Their political tussle, like similar ones in Kano, Kogi and other states in the country, sometimes turned violent. At some point, the state chapter of the party was factionalised, a division that reached its peak with the demolition of Mr Sani’s faction office earlier this year.
Messrs Sani and El-Rufai spent the most part of this year castigating one another. The crisis worsened in April when Mr Sani was identified by the police as a potential accomplice in a homicide investigation, a development that eventually led the senator to announce last month that he was all but out of the APC — alleging a persecution the proportion of which almost equaled the biblical experience of the Israelite,
On Friday, Mr Sani, a long-time rights activist widely seen as a newbie when he unveiled his political plan in the run up to the 2015 elections, moved to disabuse the public on the claims being peddled his critics, saying he was compelled to remain in the APC by those whose intervention he found difficult to resist.
“My defection was stopped by Asiwaju Tinubu, Oshiomhole and Balarabe Musa. First of all, they recognised and accepted the fact that an injustice has been done to me in Kaduna,” Mr Sani said. Balarabe Musa invited me to his house, cautioned and counselled me against defection. Asiwaju did the same thing. Adams Oshiomole reminded me of my activism and the struggles.
The senator said he was reminded of the gulf between his personal values and what the PDP represents, saying the leaders also promised to resolve the concerns he raised.
“They drew my attention to the fact that all those who defected to the PDP were once PDP members. I don’t have the pedigree of PDP. I’m an activist,” he said. “The assurance they gave me was that everything will be sorted out. They assured me that they will intervene on issues which I raised. Because of that I could not defect.”
Mr Tinubu was previously assigned the sole role of reconciling APC members in states beset by bitter rivalries. After a few months of effort, it became clear that he might not be able to resolve the crisis.

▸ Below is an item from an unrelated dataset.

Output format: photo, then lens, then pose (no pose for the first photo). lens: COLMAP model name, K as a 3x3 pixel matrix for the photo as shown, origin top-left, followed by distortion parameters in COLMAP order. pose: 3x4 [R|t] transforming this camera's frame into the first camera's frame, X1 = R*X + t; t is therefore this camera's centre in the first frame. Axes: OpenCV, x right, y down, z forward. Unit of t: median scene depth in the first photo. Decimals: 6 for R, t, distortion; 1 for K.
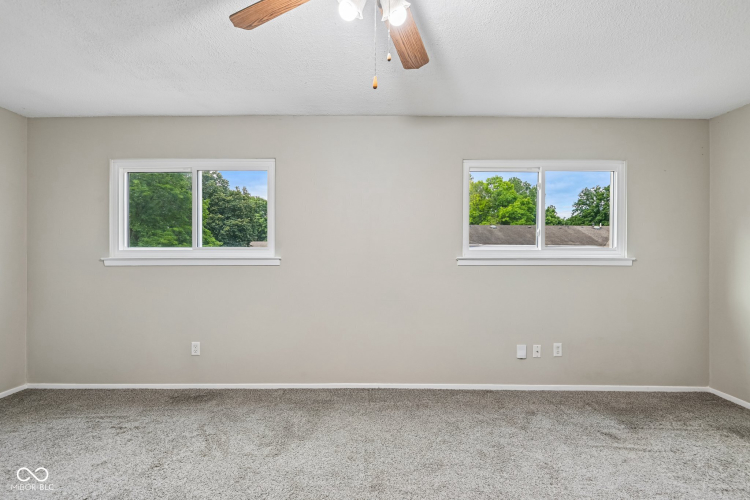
lens RADIAL K [[352.9, 0, 368.8], [0, 352.9, 255.9], [0, 0, 1]] dist [-0.013612, -0.000449]
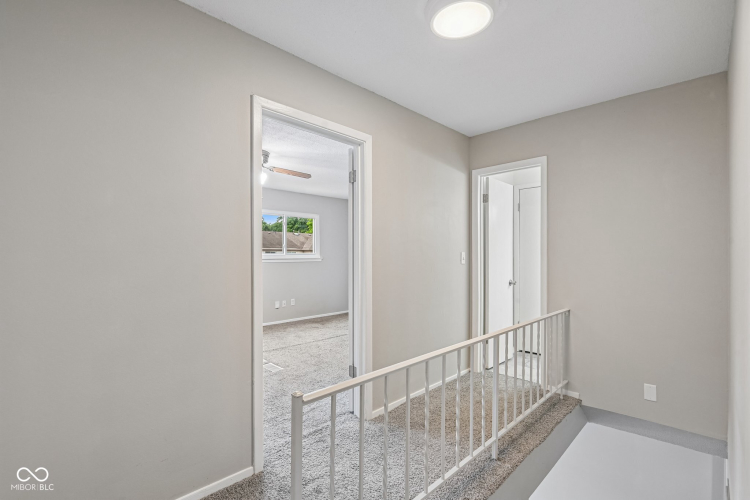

The party proceeded to hold a national convention, amidst fears that doing so could leave it irreparably fractured before 2019 elections. Mr El-Rufai’s faction conducted the congresses and participated at the party’s convention in Abuja last month, relegating Mr Sani and Suleiman Hunkuyi, another APC senator at loggerheads with the governor.
Although Mr El-Rufai did not expressly kick against Mr Sani’s reintegration into the party’s mainstream, he demanded that it must be done with an apology.
The governor said Mr Sani’s alleged role in thwarting Kaduna State appeal for loan approval at the Senate constituted a “political apostasy,” saying he would remain suspended from the party until he apologised.
Further clarifying what he told Mr Sani in an exchange with PREMIUM TIMES, Mr Musa said he asked the senator to join his Peoples Redemption Party (PRP).
“I told him not to decamp from the party if he is only going to the PDP,” Mr Balarabe said. “If he is going to PDP, I don’t advise him to decamp from the APC. I left him to decide where he goes, but if he leaves the APC he should not go to the PDP.
“In other words, I told him that if he would leave the APC he should come to PRP. If he wants to leave APC, let him come to PRP where he belongs to,” he added. “He would be going from one thing to even worse” if he moved from APC to PDP.
Mr Sani, who said he would seek re-election to the Senate in 2019, did not immediately return PREMIUM TIMES’ requests for comments.